Wednesday, December 20, 2006

High Voltage Translated

The adult ESL students today all looked like zombies.

Some had cavernous, pitchy carvings under their eyes.

Others had face blemishes and actual, real human skin in places where caked foundation and carpet-thick blush usually resided…

Some wore PayLess sneakers in place of high heels, and jeans instead of tight lycra-esque wristbands around their waists.

It was a strange day, indeed.

I thought a reality TV show slash cross-culture-dressing, Twighlight Zone emissary had descended in the night and possessed, redressed and re-made my Past Perfect Continuous-learning disciples.

It was either that, I thought, or they had all gotten happy-hour hammered the night before and were still recovering from the cheap shots of sleazy American culture and first-time, salt-tequilla-lemon-slice pick-up lines of the local fauna.

But, as it turned out…, my suspicions were unfounded.

The Saudi Arabian woman was just up all night because her baby was sick. The Taiwanese man was just overly perplexed about the psychological intricacies of homophobia in different cultures, and dying for discussion. The Spanish man had just spent the past 53 hours drinking coffee and painting in preparation for his next exhibit. The Korean man was just stressed about packing and buying souvenirs for his trip home in two days. The Peruvian woman was just ill from food-poisoning. And, the Japanese girls all simply had a group feeling of “low-voltage/ discontentment,” as they called it…

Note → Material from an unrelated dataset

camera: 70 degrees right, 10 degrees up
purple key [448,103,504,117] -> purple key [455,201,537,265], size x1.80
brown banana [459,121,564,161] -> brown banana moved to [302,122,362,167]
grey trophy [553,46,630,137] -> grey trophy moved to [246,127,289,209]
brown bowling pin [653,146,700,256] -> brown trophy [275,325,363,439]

“Low voltage?” I inquired.

“Yes, Low Voltage, Low Tension” they responded (if not in verbal unison, then at least in vocal intention).

“Oh, you mean you are not feeling very energetic or excited today?” I guessed (mentally translating Japanese English to Comprehensible English).

“Yes, that’s right. We are feeling low voltage today.”

“Meaning… uh… that if I touch you now, I will not instantaneously become a fried, electrocution-flavored human corpse?”

“That’s right,” they repeated, completely baffled: “Low Tension.”

And, so it was that today I learned to associate “Low voltage” with the wearing of sweat pants and the absence of face make-up.

It’s quite astounding, really, the worldly insights and intrinsic bits of universal knowledge that we would all be deprived of were it not for quality Cross-Cultural Education.

14 comments:

dingobear said...

Your students had you fooled - clearly they were all baked after taking drags from the canta- ... oh, never mind.

Hehe, seriously though, love that "low voltage / low tension" comment. Very Japanese. Just think how boring the English language would be if it were not periodically refreshed by the perspective of those from other cultures every now and then.

Nico said...

I may have to start using low voltage as a description for my off and down and worn out days... I'm getting some luvverly mental images out of it.

Dusty said...

8-)

At the Delhi airport waiting room, I was once told: My head is going rounding-rounding. The lady in question, was feeling weak and dizzy.

Low voltage is cute. Like Nico, I will try it out. Maybe on my unsuspecting colleagues.

kingfelix said...

i am more old-fashioned, preferring "my legs are wood", "my brain is wood", to excuse my morning-after drugged-out corpse from all the various duties of citizenship. "sorry i never said hello, i had a wooden tongue, big night" etc.

Cap'n Rich said...

Dear -, if I may address you by your first name.

My link now works. Maybe I can offend a larger audience.

-c said...

dingobear- now, now. None of MY students would be hitting the cantaloupe, I assure you...:)

nico- you could even teach it to the little ones: "How are you?" "I'm low-voltage." "Oh, sorry to hear that."

dusty- ha ha! I've had a few occasions in my life when my head went rounding-rounding. too bad I didn't know how to describe it at the time:)

kingfelix- My brain is often wood. Though some mornings it feels like styrofoam.

cap'n rich- yeah, I changed your link. Welcome back!

Frustrated Writer said...

I have often felt like the ohms weren't cycling quick enough and that the amps were non-existent and needed a hit from my favorite transformer... oh you know, a bit low voltage.

I generally say "I'm not hitting on all cylinders today." Or, "I think the cat ate my brain last night and spit a hairball into the ravaged mass." Both seem to get the message of low energy across.

-c said...

frustrated- I like the cat-barfed hairball phrase myself.
though, honestly, in my real life I'm much more boring than my online -c may claim... I usually just go with the tried-and-true: "sorry- but I'm sleep-walking today."